Serving the Big Horn Basin for over 100 years
Via Wyoming News Exchange
CASPER — Heather Jacobson is a difficult lawyer to find. She doesn’t advertise. She doesn’t have a web page. Yet, she still has to turn away clients all the time — there are simply too few lawyers to serve everyone’s needs in rural Converse County, where Jacobson practices.
“Each one of those people that I have to turn away I think would also be sitting here to testify if they knew, saying that, ‘Yes, we need more attorneys in this town.’”
Jacobson spoke before the Joint Judiciary Committee on Tuesday in favor of a bill that would create a rural attorney recruitment pilot program — legislation that Wyoming State Bar Counsel Mark Gifford described as “the most tangible thing we have come up with to foster rural practice and serve the needs of rural residents in Wyoming” in his 13 years working for the state bar.
The bill passed in a 8-6 vote on Tuesday and will go to the 2024 budget session for consideration.
A 2020 report from the American Bar Association found that, at the time, there were 54 counties or county equivalents in the U.S. that had no lawyers.
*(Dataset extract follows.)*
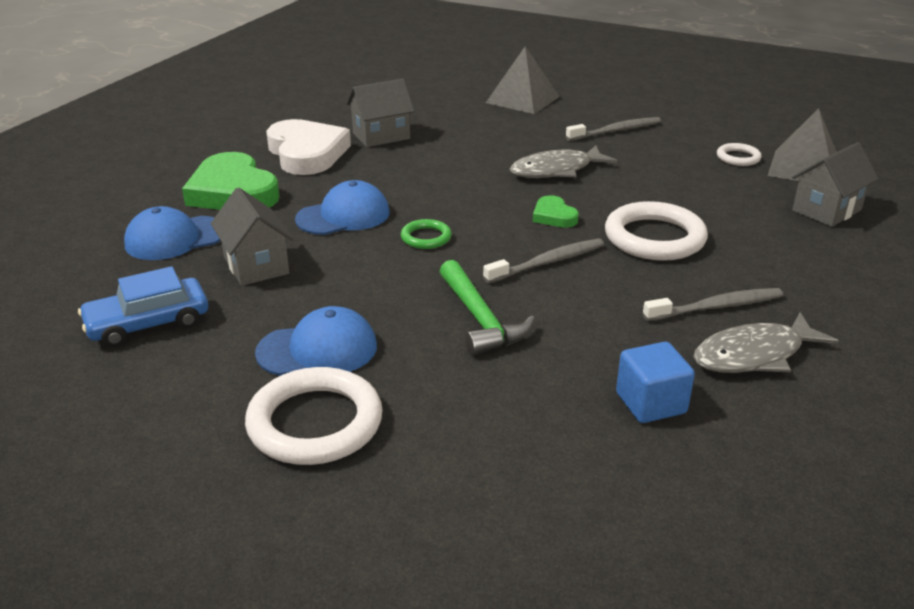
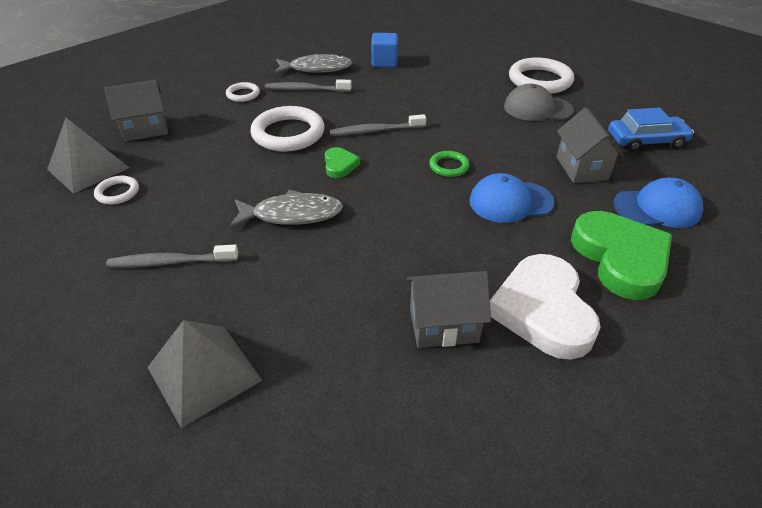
camera: 160 degrees left, 10 degrees up
(318, 349) = (537, 108): blue cap -> grey cap
(480, 319) = (440, 107): green hammer -> none
(794, 278) = (243, 94): none -> white ring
Another 182 had one or two of them, and nearly 1,300 counties had less than one lawyer per 1,000 residents. Many of these areas are parts of legal deserts — places where residents have to travel far to access routine legal services.
Wyoming is no exception.
About 70% of the state’s lawyers work in just five Wyoming communities — Cheyenne with 32%, Casper with 12.5%, Jackson with 11.5% and Laramie and Sheridan with the remaining 14%, according to data from the Wyoming State Bar.
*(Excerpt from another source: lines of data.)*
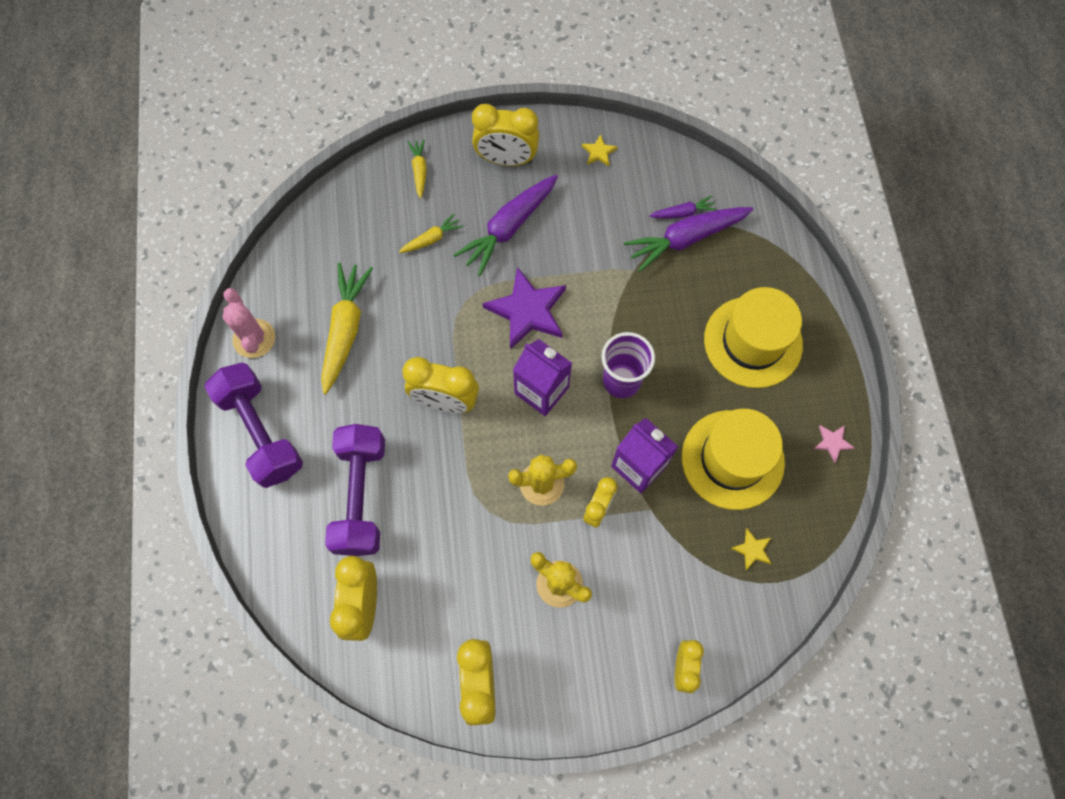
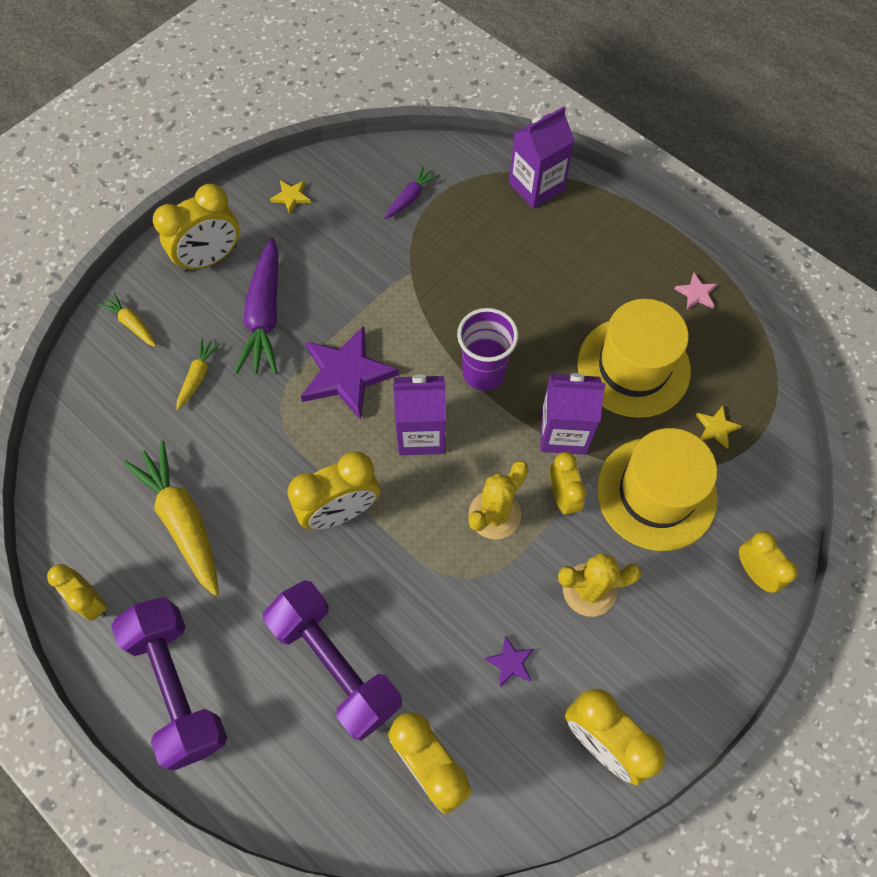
camera: 40 degrees left, 5 degrees down
(254, 338) = (91, 601): pink cactus -> yellow clock
(261, 432) = (178, 686): purple dumbbell -> purple dumbbell turned 45 degrees clockwise
(467, 586) = (510, 662): none -> purple star
(686, 239) = (432, 217): purple carrot -> none
(753, 342) = (562, 260): yellow hat -> yellow hat (656, 493)
(785, 271) = (536, 187): none -> purple carton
Meanwhile, there are eight counties in the state — Converse, Hot Springs, Lincoln, Uinta, Goshen, Weston, Big Horn and Crook counties — that have fewer than 1.2 lawyers per 1,000 people.
Another eight have fewer than 3.9 attorneys per 1,000 people.
What’s more, not all of these attorneys necessarily offer services in the areas that people need, and about 60% of attorneys in underserved areas are over 55 years in age.
Gifford testified that the number of lawyers over 60 has grown by the year — when he first started working for the state bar, about 25% of registered lawyers were over 60, he said. That proportion has risen to over a third.
The legislation passed on Tuesday aims to tackle these challenges through an incentive pilot
program based on current legislation in South Dakota.
Counties that meet certain population and attorney-to-resident ratios could be eligible to participate. Attorneys who live in eligible counties would have to apply to be part of the program. If accepted, they would receive an incentive payment of more than $16,000 each year over five years.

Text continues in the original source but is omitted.